Jaguar Integration with SparkR

Once you have R and SparkR packages installed, you can start the SparkR program by executing the following command:



export JAVA_HOME=/usr/lib/java/jdk1.7.0_75

sparkR \
–driver-class-path $JDBCJAR \
–driver-library-path $LDLIBPATH \
–conf spark.executor.extraClassPath=$JDBCJAR \
–conf spark.executor.extraLibraryPath=$LDLIBPATH


Then in the SparkR command line prompt, you can execute the following R commands:



sc <- sparkR.init(master=”spark://mymaster:7077″, appName=”MyTest”)

sqlContext <- sparkRSQL.init(sc )

drv <- JDBC(“”, “/home/exeray/jaguar/lib/jaguar-jdbc-2.0.jar”, “`”)

conn <- dbConnect(drv, “jdbc:jaguar://localhost:8888/test”, “test”, “test” )

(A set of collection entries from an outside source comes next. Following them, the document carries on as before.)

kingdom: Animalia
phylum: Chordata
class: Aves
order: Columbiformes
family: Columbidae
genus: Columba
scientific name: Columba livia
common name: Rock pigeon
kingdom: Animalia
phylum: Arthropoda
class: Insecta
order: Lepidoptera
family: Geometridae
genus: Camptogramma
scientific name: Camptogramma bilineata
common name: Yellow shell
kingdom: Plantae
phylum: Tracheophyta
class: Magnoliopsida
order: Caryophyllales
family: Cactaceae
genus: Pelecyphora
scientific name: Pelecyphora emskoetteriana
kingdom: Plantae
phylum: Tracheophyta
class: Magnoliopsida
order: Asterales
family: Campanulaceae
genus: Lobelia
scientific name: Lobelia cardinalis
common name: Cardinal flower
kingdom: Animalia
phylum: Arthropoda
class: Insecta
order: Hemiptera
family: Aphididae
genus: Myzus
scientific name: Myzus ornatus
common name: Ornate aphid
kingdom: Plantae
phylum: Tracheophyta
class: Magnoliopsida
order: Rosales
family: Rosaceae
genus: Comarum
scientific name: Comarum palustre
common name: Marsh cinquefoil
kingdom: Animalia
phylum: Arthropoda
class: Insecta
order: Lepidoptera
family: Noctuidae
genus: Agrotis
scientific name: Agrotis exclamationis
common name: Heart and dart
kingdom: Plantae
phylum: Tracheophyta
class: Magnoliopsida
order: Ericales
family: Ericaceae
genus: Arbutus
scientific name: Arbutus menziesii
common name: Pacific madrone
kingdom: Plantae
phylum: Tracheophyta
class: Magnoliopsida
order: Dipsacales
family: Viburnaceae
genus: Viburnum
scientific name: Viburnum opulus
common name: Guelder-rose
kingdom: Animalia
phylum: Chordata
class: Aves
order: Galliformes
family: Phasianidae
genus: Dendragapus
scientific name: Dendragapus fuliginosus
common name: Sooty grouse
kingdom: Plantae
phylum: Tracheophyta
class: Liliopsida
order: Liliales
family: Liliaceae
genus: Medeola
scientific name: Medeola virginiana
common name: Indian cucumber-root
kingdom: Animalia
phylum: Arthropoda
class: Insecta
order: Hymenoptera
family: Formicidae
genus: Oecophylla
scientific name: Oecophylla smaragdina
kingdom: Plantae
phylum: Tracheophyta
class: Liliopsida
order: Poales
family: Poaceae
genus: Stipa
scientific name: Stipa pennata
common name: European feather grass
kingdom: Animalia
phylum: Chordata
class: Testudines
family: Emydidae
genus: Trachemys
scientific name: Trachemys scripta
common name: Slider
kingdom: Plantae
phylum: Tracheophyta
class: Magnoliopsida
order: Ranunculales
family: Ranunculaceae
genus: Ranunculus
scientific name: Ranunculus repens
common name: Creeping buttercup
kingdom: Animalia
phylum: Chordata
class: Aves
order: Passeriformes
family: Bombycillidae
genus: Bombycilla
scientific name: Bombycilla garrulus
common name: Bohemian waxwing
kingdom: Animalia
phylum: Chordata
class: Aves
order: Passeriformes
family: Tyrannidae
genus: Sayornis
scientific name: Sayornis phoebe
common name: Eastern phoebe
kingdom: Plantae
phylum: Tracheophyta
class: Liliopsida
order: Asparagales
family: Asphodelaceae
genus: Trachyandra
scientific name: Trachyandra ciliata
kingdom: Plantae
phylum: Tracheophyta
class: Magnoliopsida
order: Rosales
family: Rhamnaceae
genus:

df <- dbGetQuery(conn, “select * from int10k where uid > ‘anxnfkjj2329’ limit 5000;”)

head( df )

> cor(df$uid,df$score)
[1] 0.05107418

#build the simple linear regression
> model<-lm(uid~score,data=df)
> model

lm(formula = uid ~ score, data = df)

(Intercept) score
2.115e+07 1.025e-03

#get the names of all of the attributes
> attributes(model)
[1] “coefficients” “residuals” “effects” “rank”
[5] “fitted.values” “assign” “qr” “df.residual”
[9] “xlevels” “call” “terms” “model”

[1] “lm”



Jaguar’s successful integration with Spark and SparkR  allows wide range of data analytics  over the underlying fast Jaguar data engine.